Men have always had the option to go to law school or be a mechanic. Your resentment of the women in your neighborhood is palpable, but you can't blame them for the choices of adult men.

amba said...

Slocum, with all due respect, you don't know what you're talking about.

Of course there were exceptional women who were professionals before, oh, 1968, and if you were lucky enough to have one as a mother, you might have been able to conceive of yourself that way. But -- I totally resonate with Ann's saying this, I graduated from college 2 years before she did -- in the culture at large there was little encouragement, little precedent, and really, much mockery. If you had professional ambitions or intellectual aspirations it cut against you both ways: it damaged your datability, as intelligence was regarded as presumptuous, aggressive, and unattractive (a guy actually said to me, "I like airline stewardesses because they don't think"), but it also was by definition second-rate. You could aspire, but you weren't equipped to achieve the heights a man could reach. It was so very Freudian. (And, of course, the notion of female inferiority became a self-fulfilling prophecy, as we all had so little confidence.)

To this day I cannot hear some male talking head on TV say "the judge, the astronaut, the surgeon, he or she" without a thrill of vindication that it is impossible for a younger woman (much less a man) to comprehend. I'll never get over it.

amba said...

My "Slocum, you don't know what you're talking about" was in reference to his first comment at the top of this thread. To give Slocum his props he's right about the male side of that. You did not have the option to be supported by someone else's work. And to the extent that you do now, it's still an uneasy option.

Derve Swanson said...
This comment has been removed by a blog administrator.
Ann Althouse said...

Thanks, Somross. Your comment for some reason reminded me of how I was not just not encouraged, but actively discouraged. I remember one teacher saying to me, weirdly, "I'd like to keep you in a cage." This was a reaction to some comment I made of the sort that I now realize is the sort of thing that would today cause delight and make someone perhaps exclaim "brilliant!" Her point to the extent that she explained it seemed to be that it would be fun to keep me around to say something like that once in a while for her amusement, similar to having a canary in a cage to sing. This was just one of many disturbing signals I received from teachers that I needed to be somebody else.

amba said...

From an NYTBR review of a memoir by climber Arlene Blum, a sentence that well describes the attitude toward women and "altitude" of all kinds back in the '50s and '60s:

"As one climber said when asked by Blum to defend his assertion that there are no real women climbers: 'It means that women either aren't good climbers or they aren't real women.'"

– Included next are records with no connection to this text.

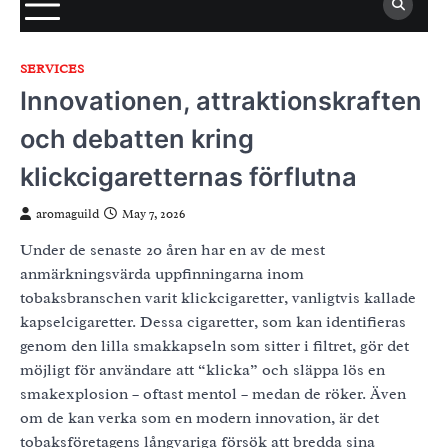
SERVICES
Innovationen, attraktionskraften
och debatten kring
klickcigaretternas förflutna
aromaguild
May 7, 2026
Under de senaste 20 åren har en av de mest
anmärkningsvärda uppfinningarna inom
tobaksbranschen varit klickcigaretter, vanligtvis kallade
kapselcigaretter. Dessa cigaretter, som kan identifieras
genom den lilla smakkapseln som sitter i filtret, gör det
möjligt för användare att “klicka” och släppa lös en
smakexplosion – oftast mentol – medan de röker. Även
om de kan verka som en modern innovation, är det
tobaksföretagens långvariga försök att bredda sina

This is what those of us experienced who came of age 40 years ago. But Slocum is right: a certain politically-correct overcompensation has set in, even if it remains superficial. Many more males still reach the heights (and one can argue about why: many women have more divided motivations), but girls and women are better at playing the school game: better with words, better at sitting still. This also leads back into another question discussed here recently: whether all this loving cultivation is squandered on girls if they're going to play at work for a few years and then become full-time mothers.

But understand why we d'un certain age see things the way we do. We were subjected to a real, profound, and very pervasive discrimination, that not only denied us opportunities but denied our capacities. It's almost as if women had to prove that canard wrong, through a generation of ferocious careerism, before they could go back and reconsider the value of the other side of their natures.